EIA Expects Lower Natural Gas Prices
in 2023

By Christian Roselund

In a February update, U.S. Department of Energy’s Energy Information Administration (EIA) has forecast that U.S. natural gas prices will fall to an average of $3.40 per Million British Thermal Units (MMBtu) over the course of 2023. This represents a 47% decrease from the average 2022 price and a 30% decrease from EIA’s forecast just a month prior, which EIA credits to a warmer than expected winter, reduced gas demand, and increased storage levels. However, it does not expect the share of electricity generation from natural gas to increase in 2023.

EIA also notes that natural gas prices remain highly volatile. Average U.S. natural gas prices were above $7/MMBtu at the Henry Hub national trading hub each month from June through September, peaking at nearly $9/MMBtu in August. This was the highest monthly price in more than a decade. Prices then fell to around $5.50/MMBtu for October through December, and then again to $3.27/MMBtu in January. In supply-constrained markets such as New England prices can be much higher than Henry Hub or the national average.

Due to this volatility, there is extreme variation in the range of future potential natural gas prices.

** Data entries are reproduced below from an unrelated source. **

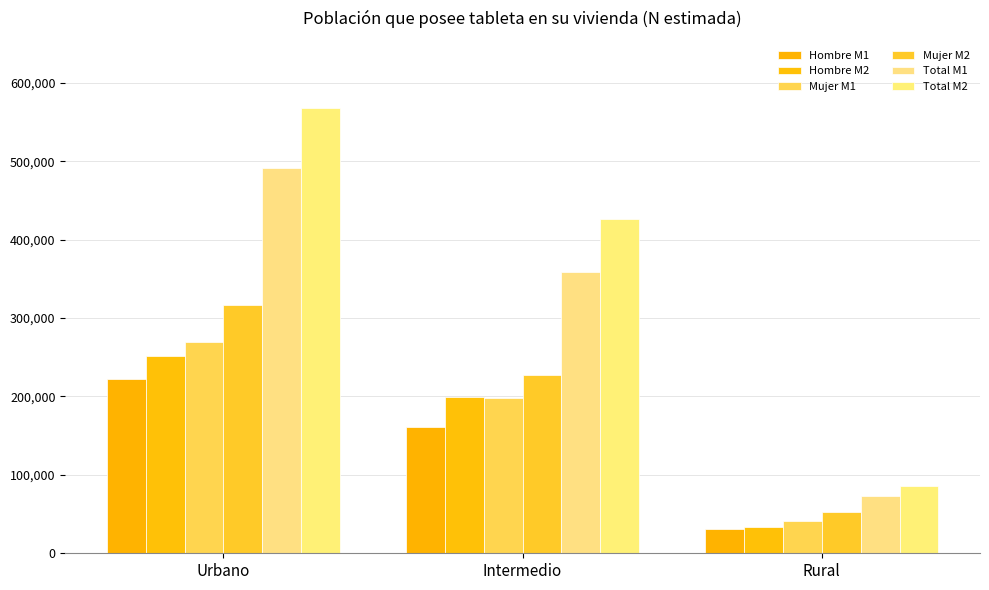

How many groups of bars are there?

3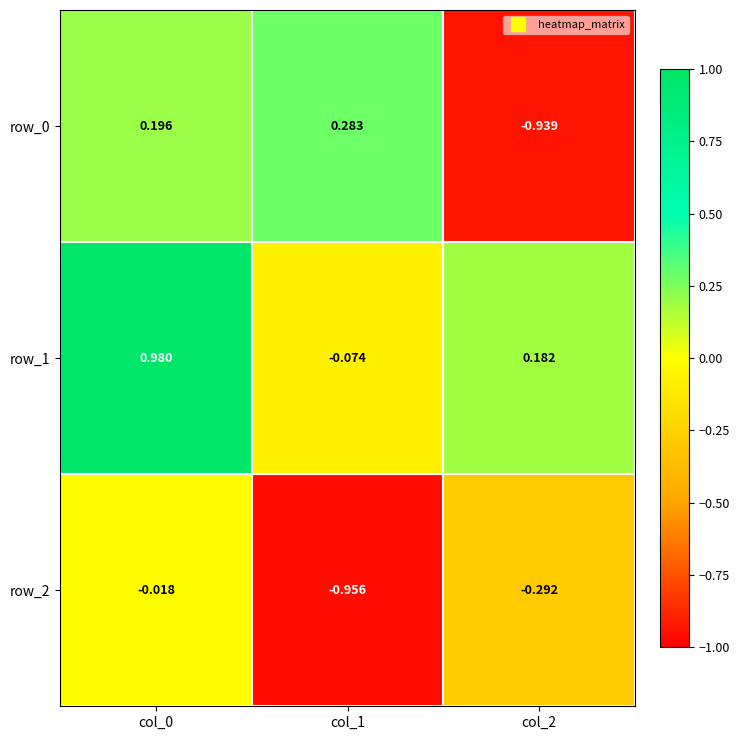

Is the value of row_0 at col_2 greater than the value of row_2 at col_0?

No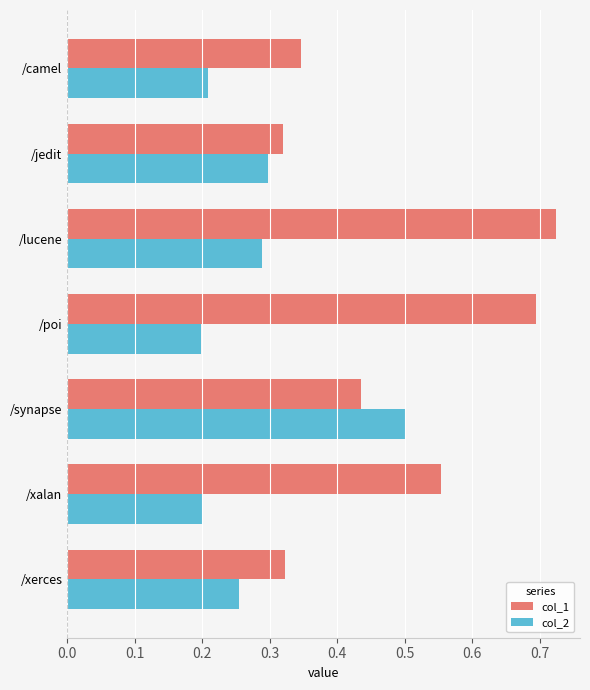

The value of col_2 at /xerces is 0.3. True or false?

True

The New York Mercantile Price Exchange (NYMEX), forecasts with 95% confidence that natural gas prices will be somewhere between around $1.50/MMBtu and nearly $12/MMBtu by the end of 2023.

In U.S. wholesale power markets, natural gas generation plays a primary role in setting wholesale power prices. This means that higher gas prices cause increases in retail electricity rates, but also create more favorable economics for other generation sources including wind and solar. Regardless of its anticipation of lower gas prices, EIA still expects the portion of gas-fired generation to remain flat at 39% in 2023, while increased solar, wind, hydro, and nuclear power displace coal-fired generation during the year.

EIA also expects liquefied natural gas (LNG) exports to increase 11% in 2023 to 11.8 billion cubic feet. In recent years the United States has become the world’s largest exporter of LNG.